START Extract

But so what? Fans and critics of strategy titles throw around the only-half-joking insult “Excel: The Game” because most believe that optimization and number-crunching don’t make for an inherently meaningful or, frankly, enjoyable game, even if the majority of games contain at least some element of them (sometimes it’s as simple as comparing the stats of two items). When games demand computation on the player’s behalf, it’s usually because the numbers-game is made meaningful by something else, whether it’s a rich sense of atmosphere, a compelling narrative, or simply an edge in combat. And as a general rule, the more number-crunching a game demands, the more justification it tends to need. Consider: Eve Online’s economic system is far more complex than anything in Anno 2205, but Eve’s sense of inhabitation and investment (financial and otherwise) more than justifies hours spent speculating on virtual commodities and calculating returns.

War, too, has become perfunctory.

END Extract
START Data excerpts

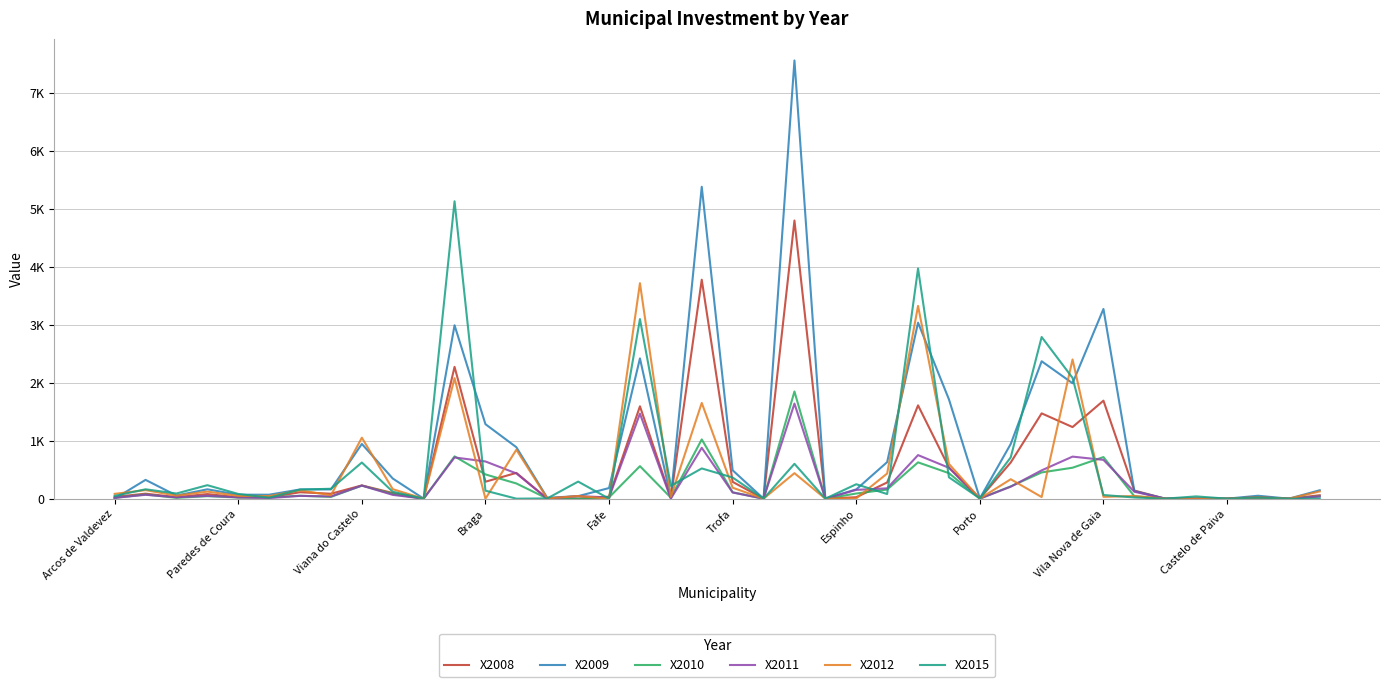

What are all the series names shown in the legend?

X2008, X2009, X2010, X2011, X2012, X2015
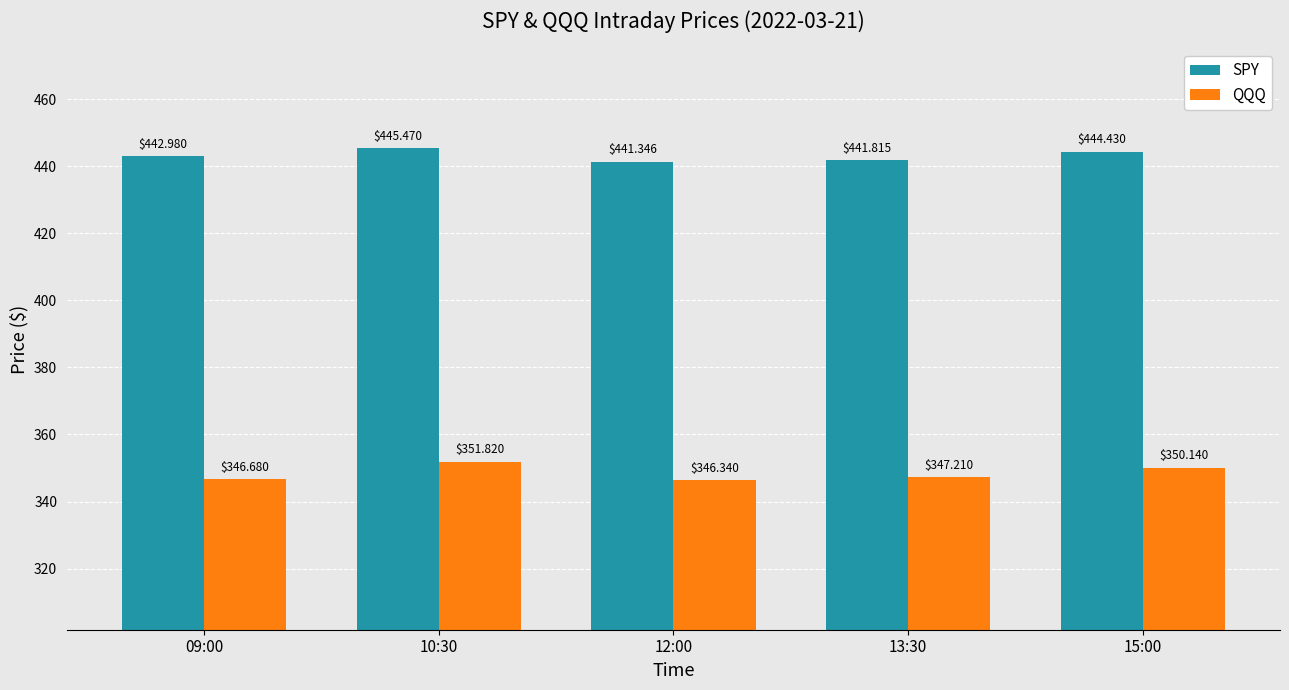

What is the value of the SPY bar at the 4th from the left?

441.8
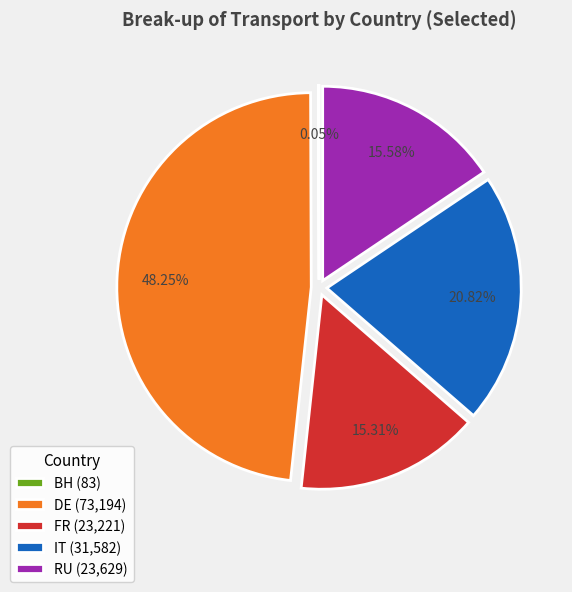

Does any single category account for the majority?

No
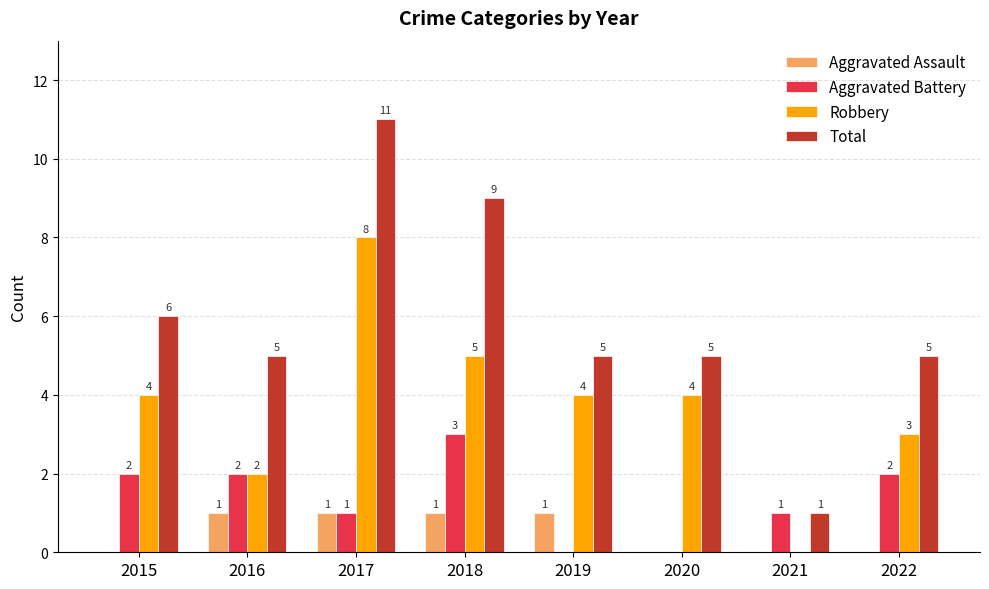

Count the Aggravated Assault values in the range 0 to 1.

8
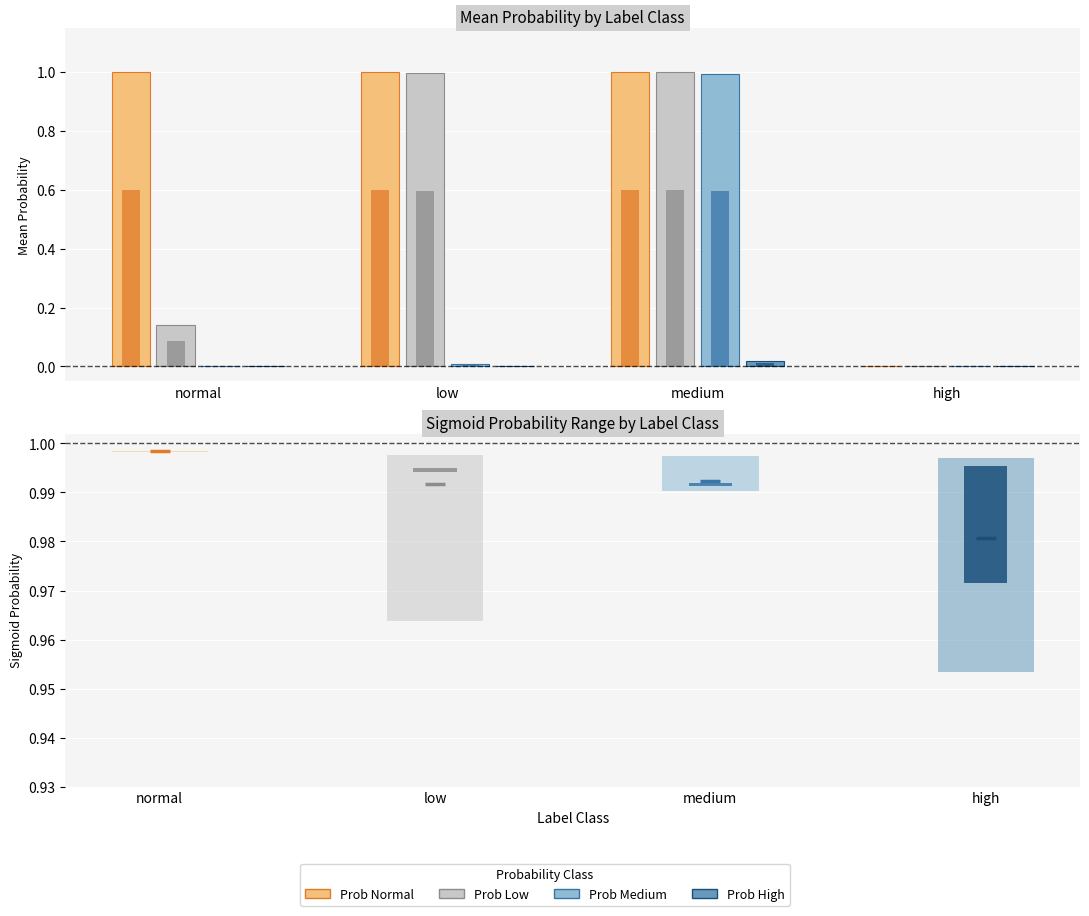

True or false: p_low has a value of -0.5 at high.

False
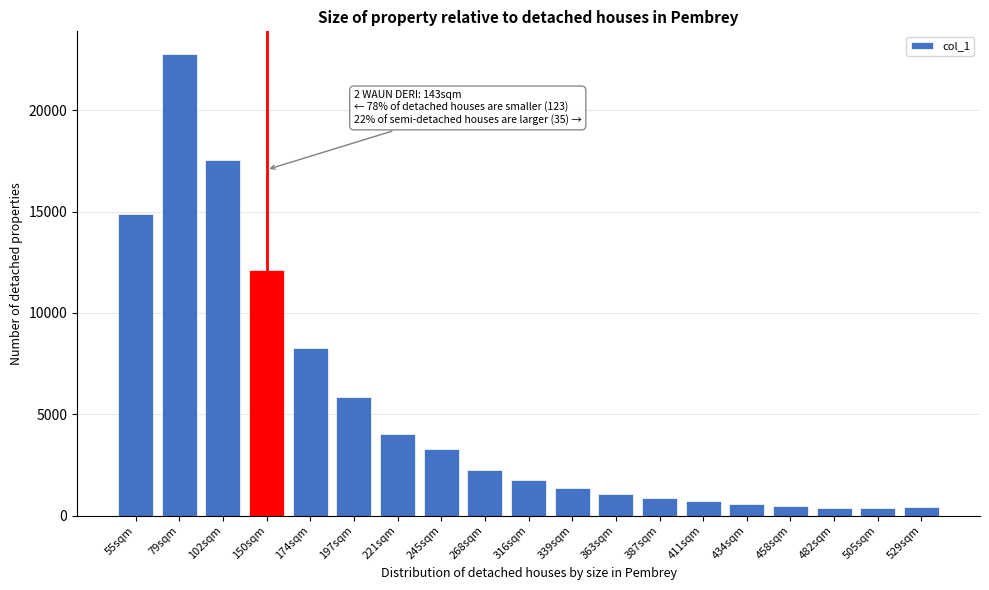

What is the change in value from 268sqm to 411sqm?

-1528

END Data excerpts

# Exercise brief
In the extract on strategy games, whose economic system is called far more complex than anything in Anno 2205?

# Task output
Eve Online's